▶ _Problem_: What is needed is an exact copy of all the records.

======

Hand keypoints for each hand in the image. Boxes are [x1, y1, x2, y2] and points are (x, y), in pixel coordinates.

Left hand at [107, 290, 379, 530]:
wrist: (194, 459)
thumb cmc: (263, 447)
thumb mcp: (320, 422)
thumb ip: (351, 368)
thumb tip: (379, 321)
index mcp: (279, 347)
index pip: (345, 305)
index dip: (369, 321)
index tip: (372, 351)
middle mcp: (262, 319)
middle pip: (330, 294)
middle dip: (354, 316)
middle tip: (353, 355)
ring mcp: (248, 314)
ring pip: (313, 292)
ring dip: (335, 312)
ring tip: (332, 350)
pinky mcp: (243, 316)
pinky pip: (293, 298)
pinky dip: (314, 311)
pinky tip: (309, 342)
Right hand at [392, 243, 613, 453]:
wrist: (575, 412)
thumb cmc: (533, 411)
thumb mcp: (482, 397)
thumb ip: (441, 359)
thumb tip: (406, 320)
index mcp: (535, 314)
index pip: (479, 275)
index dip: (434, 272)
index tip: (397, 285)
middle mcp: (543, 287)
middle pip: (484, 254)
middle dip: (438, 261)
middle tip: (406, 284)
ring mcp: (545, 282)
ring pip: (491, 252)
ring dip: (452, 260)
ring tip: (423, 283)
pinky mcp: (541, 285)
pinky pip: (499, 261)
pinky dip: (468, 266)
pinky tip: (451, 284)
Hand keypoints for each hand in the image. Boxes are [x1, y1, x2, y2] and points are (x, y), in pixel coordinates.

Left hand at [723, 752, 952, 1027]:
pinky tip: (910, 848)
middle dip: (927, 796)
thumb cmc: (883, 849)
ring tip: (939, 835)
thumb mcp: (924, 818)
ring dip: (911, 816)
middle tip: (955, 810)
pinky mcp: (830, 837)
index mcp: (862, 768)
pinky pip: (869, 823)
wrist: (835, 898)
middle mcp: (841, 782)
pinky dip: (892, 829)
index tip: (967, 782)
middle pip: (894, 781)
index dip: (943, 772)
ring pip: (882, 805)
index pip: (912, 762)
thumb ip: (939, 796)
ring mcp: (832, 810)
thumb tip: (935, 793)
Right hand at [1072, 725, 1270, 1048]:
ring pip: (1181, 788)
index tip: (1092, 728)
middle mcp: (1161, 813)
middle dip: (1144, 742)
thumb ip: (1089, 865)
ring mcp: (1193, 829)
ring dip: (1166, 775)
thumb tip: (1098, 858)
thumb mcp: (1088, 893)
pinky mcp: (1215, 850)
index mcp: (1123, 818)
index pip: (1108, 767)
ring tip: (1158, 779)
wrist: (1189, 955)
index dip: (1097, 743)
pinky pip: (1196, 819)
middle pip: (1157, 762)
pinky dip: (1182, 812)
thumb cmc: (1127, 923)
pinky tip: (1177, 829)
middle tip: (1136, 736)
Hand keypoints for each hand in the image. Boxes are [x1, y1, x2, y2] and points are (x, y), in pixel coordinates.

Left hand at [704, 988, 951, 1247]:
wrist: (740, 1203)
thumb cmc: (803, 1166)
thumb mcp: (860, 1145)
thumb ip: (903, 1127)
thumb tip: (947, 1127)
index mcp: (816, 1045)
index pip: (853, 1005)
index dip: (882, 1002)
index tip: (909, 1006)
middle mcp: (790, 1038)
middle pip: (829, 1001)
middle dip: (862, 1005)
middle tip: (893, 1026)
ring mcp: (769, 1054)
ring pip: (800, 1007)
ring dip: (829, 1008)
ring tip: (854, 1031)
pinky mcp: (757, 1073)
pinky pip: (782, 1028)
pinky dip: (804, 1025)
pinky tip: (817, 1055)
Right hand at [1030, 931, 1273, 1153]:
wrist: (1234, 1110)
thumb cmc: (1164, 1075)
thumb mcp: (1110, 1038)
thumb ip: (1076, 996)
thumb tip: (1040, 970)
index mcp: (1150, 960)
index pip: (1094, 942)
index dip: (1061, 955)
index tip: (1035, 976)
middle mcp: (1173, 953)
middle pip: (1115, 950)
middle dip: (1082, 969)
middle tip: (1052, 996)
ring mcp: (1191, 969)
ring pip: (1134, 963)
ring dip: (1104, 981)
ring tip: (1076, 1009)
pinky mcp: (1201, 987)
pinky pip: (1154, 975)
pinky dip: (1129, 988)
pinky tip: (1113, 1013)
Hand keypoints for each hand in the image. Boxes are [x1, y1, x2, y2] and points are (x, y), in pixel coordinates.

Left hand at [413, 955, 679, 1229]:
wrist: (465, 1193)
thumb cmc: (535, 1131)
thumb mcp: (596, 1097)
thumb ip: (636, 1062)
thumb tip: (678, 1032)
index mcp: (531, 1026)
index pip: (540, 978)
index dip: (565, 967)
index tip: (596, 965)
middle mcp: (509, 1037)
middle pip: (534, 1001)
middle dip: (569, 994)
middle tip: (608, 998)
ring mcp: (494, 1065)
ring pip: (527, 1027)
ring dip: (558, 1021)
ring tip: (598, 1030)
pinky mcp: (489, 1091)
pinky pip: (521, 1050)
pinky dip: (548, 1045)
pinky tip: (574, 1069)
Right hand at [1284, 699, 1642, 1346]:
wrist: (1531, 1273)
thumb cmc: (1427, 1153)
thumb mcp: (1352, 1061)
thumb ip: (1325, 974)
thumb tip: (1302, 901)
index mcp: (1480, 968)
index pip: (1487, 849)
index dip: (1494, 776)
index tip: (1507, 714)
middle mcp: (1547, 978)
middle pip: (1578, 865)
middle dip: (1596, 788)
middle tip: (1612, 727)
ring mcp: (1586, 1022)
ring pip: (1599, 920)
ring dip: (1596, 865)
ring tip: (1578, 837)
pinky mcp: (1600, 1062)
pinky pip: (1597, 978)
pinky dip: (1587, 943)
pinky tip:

======

▶ _Completed exercise_:
Hand keypoints for each hand in the image. Boxes are [x1, y1, x2, y2] and points are (x, y), in pixel coordinates.

Left hand at [107, 290, 379, 530]:
wrist: (194, 459)
thumb cmc: (263, 447)
thumb mcp: (320, 422)
thumb ip: (351, 368)
thumb tip: (379, 321)
index mcp: (279, 347)
index pip: (345, 305)
index dip: (369, 321)
index tip: (372, 351)
middle mcp: (262, 319)
middle pip: (330, 294)
middle dip: (354, 316)
middle tip: (353, 355)
ring mcp: (248, 314)
ring pip: (313, 292)
ring dip: (335, 312)
ring tip: (332, 350)
pinky mcp: (243, 316)
pinky pip: (293, 298)
pinky dip: (314, 311)
pinky tip: (309, 342)
Right hand at [392, 243, 613, 453]:
wrist: (575, 412)
thumb cmc: (533, 411)
thumb mcp: (482, 397)
thumb ip: (441, 359)
thumb tip: (406, 320)
index mcp: (535, 314)
index pip: (479, 275)
index dip: (434, 272)
index tip: (397, 285)
middle mcp: (543, 287)
middle pip: (484, 254)
middle dip: (438, 261)
middle tip: (406, 284)
ring mcp: (545, 282)
ring pip: (491, 252)
ring dip: (452, 260)
ring tip: (423, 283)
pinky mcp: (541, 285)
pinky pip: (499, 261)
pinky dip: (468, 266)
pinky tip: (451, 284)
Hand keypoints for each hand in the image. Boxes are [x1, y1, x2, y2] and points are (x, y), in pixel coordinates.

Left hand at [723, 752, 952, 1027]:
pinky tip: (910, 848)
middle dip: (927, 796)
thumb cmc: (883, 849)
ring tip: (939, 835)
thumb mcp: (924, 818)
ring dip: (911, 816)
middle tip: (955, 810)
pinky mcp: (830, 837)
index mcp: (862, 768)
pinky pip: (869, 823)
wrist: (835, 898)
middle mcp: (841, 782)
pinky dip: (892, 829)
index tip: (967, 782)
middle pip: (894, 781)
index dip: (943, 772)
ring pip: (882, 805)
index pip: (912, 762)
thumb ip: (939, 796)
ring mcp: (832, 810)
thumb tip: (935, 793)
Right hand at [1072, 725, 1270, 1048]:
ring pip: (1181, 788)
index tip: (1092, 728)
middle mcp: (1161, 813)
middle dip: (1144, 742)
thumb ip: (1089, 865)
ring mcp: (1193, 829)
ring dip: (1166, 775)
thumb tip: (1098, 858)
thumb mcp: (1088, 893)
pinky mcp: (1215, 850)
index mcp: (1123, 818)
index pip: (1108, 767)
ring tip: (1158, 779)
wrist: (1189, 955)
index dip: (1097, 743)
pinky pip: (1196, 819)
middle pip: (1157, 762)
pinky dip: (1182, 812)
thumb cmc: (1127, 923)
pinky tip: (1177, 829)
middle tip: (1136, 736)
Hand keypoints for each hand in the image. Boxes are [x1, y1, x2, y2] and points are (x, y), in pixel coordinates.

Left hand at [704, 988, 951, 1247]:
wrist: (740, 1203)
thumb cmc: (803, 1166)
thumb mcp: (860, 1145)
thumb ip: (903, 1127)
thumb tip: (947, 1127)
index mcp: (816, 1045)
index pip: (853, 1005)
index dip: (882, 1002)
index tip: (909, 1006)
middle mcp: (790, 1038)
middle pip: (829, 1001)
middle dip: (862, 1005)
middle tip: (893, 1026)
ring mcp: (769, 1054)
ring pip: (800, 1007)
ring dip: (829, 1008)
ring tip: (854, 1031)
pinky mcp: (757, 1073)
pinky pip: (782, 1028)
pinky dip: (804, 1025)
pinky tip: (817, 1055)
Right hand at [1030, 931, 1273, 1153]:
wrist: (1234, 1110)
thumb cmc: (1164, 1075)
thumb mcp: (1110, 1038)
thumb ip: (1076, 996)
thumb tip: (1040, 970)
index mcp: (1150, 960)
index pip: (1094, 942)
index dip: (1061, 955)
index tip: (1035, 976)
middle mcp: (1173, 953)
middle pip: (1115, 950)
middle dip: (1082, 969)
middle tip: (1052, 996)
ring mcp: (1191, 969)
ring pip: (1134, 963)
ring dip: (1104, 981)
ring tip: (1076, 1009)
pinky mcp: (1201, 987)
pinky pip: (1154, 975)
pinky dip: (1129, 988)
pinky tip: (1113, 1013)
Hand keypoints for each hand in the image. Boxes are [x1, y1, x2, y2] and points are (x, y), in pixel coordinates.

Left hand at [413, 955, 679, 1229]:
wrist: (465, 1193)
thumb cmc: (535, 1131)
thumb mcp: (596, 1097)
thumb ip: (636, 1062)
thumb tip: (678, 1032)
index mcp: (531, 1026)
index pip: (540, 978)
index dip: (565, 967)
index tip: (596, 965)
middle mcp: (509, 1037)
middle pip: (534, 1001)
middle dip: (569, 994)
middle tip: (608, 998)
ring mcp: (494, 1065)
ring pip: (527, 1027)
ring dip: (558, 1021)
ring tip: (598, 1030)
pinky mcp: (489, 1091)
pinky pip: (521, 1050)
pinky dip: (548, 1045)
pinky tip: (574, 1069)
Right hand at [1284, 699, 1642, 1346]:
wrist: (1531, 1273)
thumb cmc: (1427, 1153)
thumb mcp: (1352, 1061)
thumb ip: (1325, 974)
thumb tip: (1302, 901)
index mcp: (1480, 968)
index pip: (1487, 849)
index dip: (1494, 776)
index tip: (1507, 714)
middle mcp: (1547, 978)
middle pip: (1578, 865)
middle dip: (1596, 788)
middle tip: (1612, 727)
ring mcp: (1586, 1022)
ring pip: (1599, 920)
ring dip: (1596, 865)
ring tip: (1578, 837)
pinky mcp: (1600, 1062)
pinky pip: (1597, 978)
pinky dip: (1587, 943)
pinky tip:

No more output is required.